South Carolina Cotton: Bollworms on the Rise

    Captures of bollworm moths in my pheromone traps increased again this week and might continue up for next week. We will keep reporting the numbers. Moths are in the air, and larvae are easy to spot in some of my plots of non-Bt cotton. There has been reported injury to squares, and bolls.

    Caterpillars can be found under the bloom tag feeding on the top of the small boll, which happens frequently in Bt cotton, as the larvae can feed and survive on blooms because of lower concentrations of toxins there. When the bloom dries down, they move into the top of the boll with some size that often allows them to overcome the toxins in the boll.

    Take note of the moths flying around in fields you walk, and look for eggs and injury to squares, bolls, and blooms. Use our treatment thresholds of 3 or more large (>0.25 inch) larvae per 100 plants or 5% damage to squares or bolls.

    On 2-gene Bt cotton, you can also trigger when egg density pushes past 20 towards 50 eggs per 100 plants. Use 50+ eggs per 100 plants for 3-gene Bt cotton. More detailed recommendations for bollworm can be found in our 2021 Pest Management Handbook.

    Most of our cotton is now in the 3rd, 4th, or 5th week of bloom, and stink bugs should be the primary focus of scouting efforts. You should know the first week of bloom for all of your cotton fields. That is when every other plant has its initial flower. That is generally around 60 days after planting, depending on planting date, variety, temperature, accumulation of heat units, etc.

    The dynamic boll-injury thresholds for stink bugs are specified by week of bloom. Examine the same size bolls each week – I recommend pulling the largest but softest bolls you can find that will easily mash between your thumb and index finger to open. Examine 25 bolls, at a minimum, for each field, regardless of field size, and add a boll for each acre over 25 acres.

    AgFax Weed Solutions

    Aphids can be found in low numbers, but most of the populations have crashed due to the fungus. If you have yet to spray insecticides in your fields, the aphids were there to build up populations of natural enemies that are there now waiting on other pests to show up. This natural control helps us tremendously with bollworm, stink bugs, etc.
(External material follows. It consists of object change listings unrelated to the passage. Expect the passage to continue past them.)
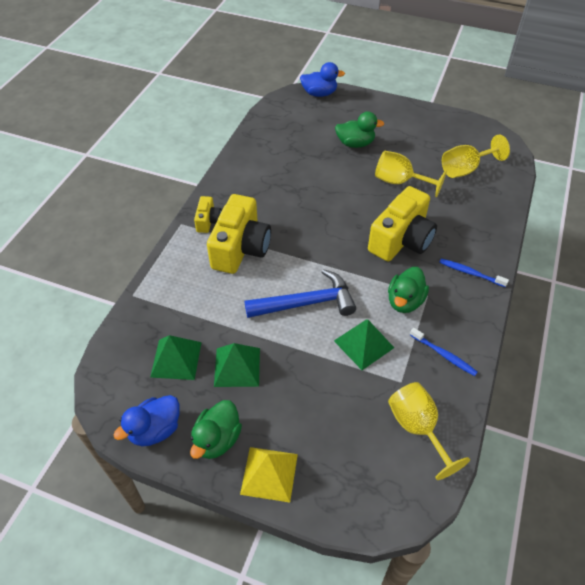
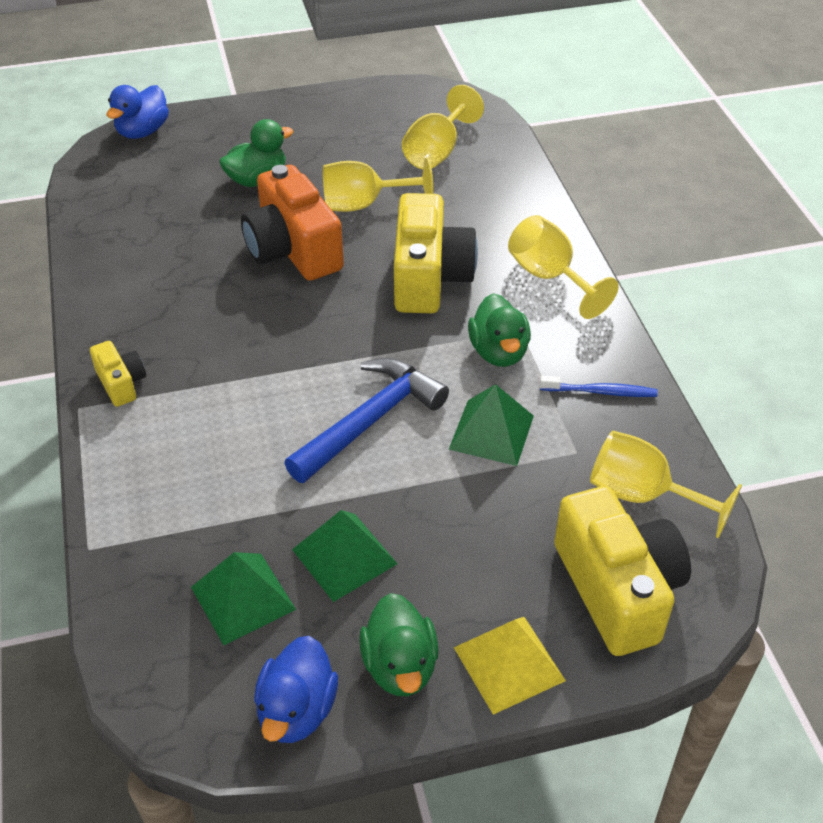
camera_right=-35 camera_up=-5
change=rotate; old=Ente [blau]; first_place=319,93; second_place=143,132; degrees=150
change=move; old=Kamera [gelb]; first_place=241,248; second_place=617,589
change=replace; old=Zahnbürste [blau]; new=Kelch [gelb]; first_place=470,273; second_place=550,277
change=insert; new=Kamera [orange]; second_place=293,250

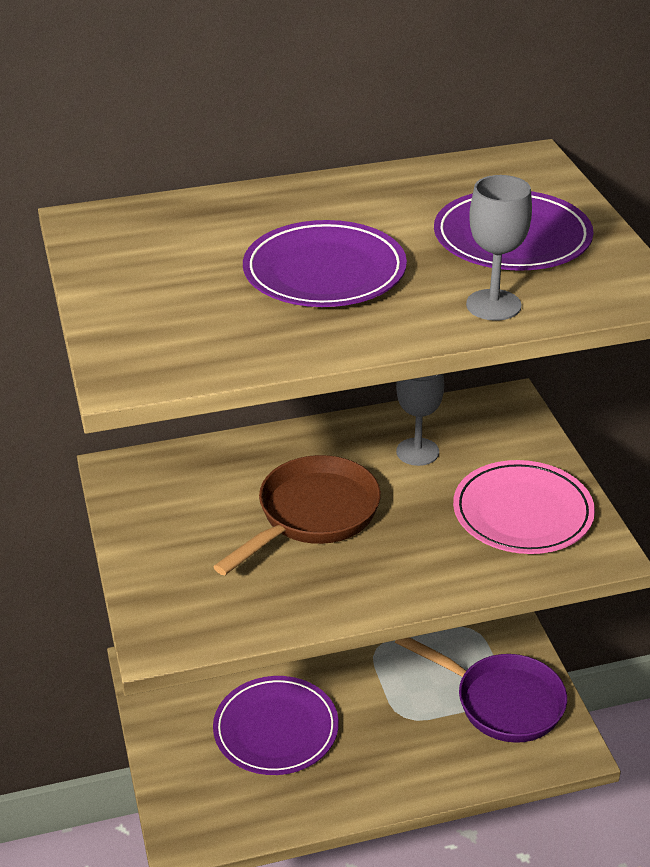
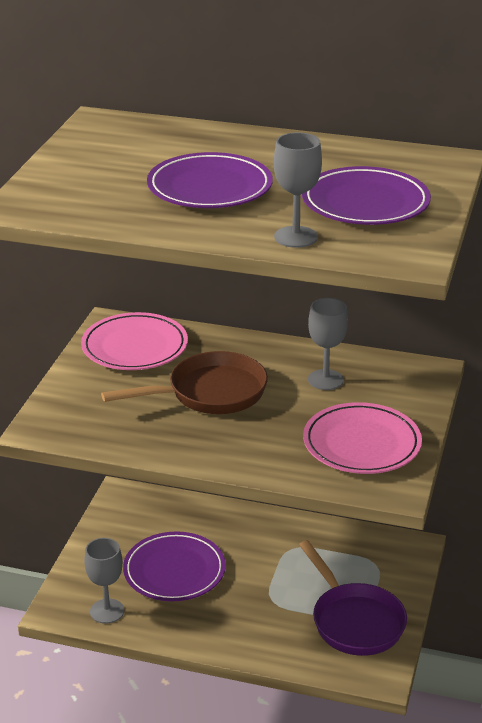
camera_right=30 camera_up=-5
change=insert; new=Teller [rosa]; second_place=135,347
change=insert; new=Kelch [grau]; second_place=107,611

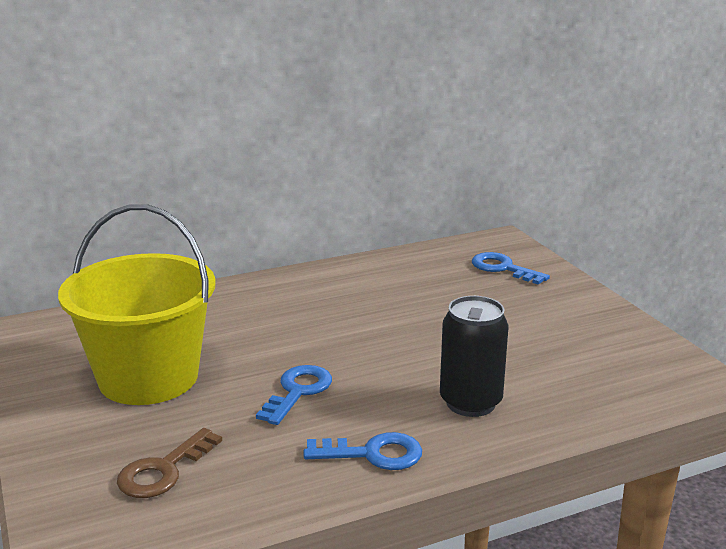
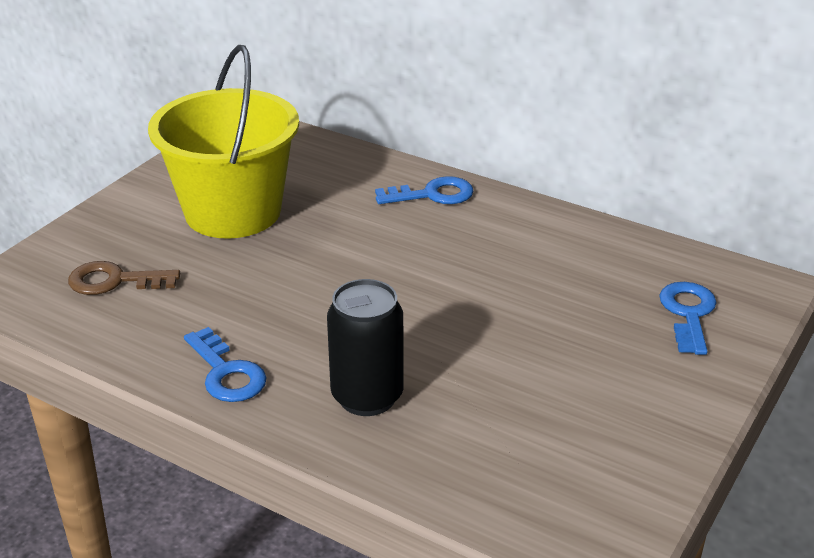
camera_right=55 camera_up=10
change=move; old=Schlüssel [blau]; first_place=298,391; second_place=432,194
    Spider mites continue to be held back by the frequent rains.

    Plant bugs are becoming less important now as we transition into monitoring for and addressing stink bugs. If your fields have yet to bloom or they are still at first bloom or into the 1st or 2nd week of bloom, you still need to monitor for plant bugs.

    Keep plant bugs below 8 per 100 sweeps (or roughly 1 per 10 sweeps to keep the math simple) for pre-bloom sampling or 3 per 5-6 rowft using a black drop cloth post-bloom. If numbers exceed either of these thresholds AND square retention drops below 75%, you probably need to treat for plant bugs.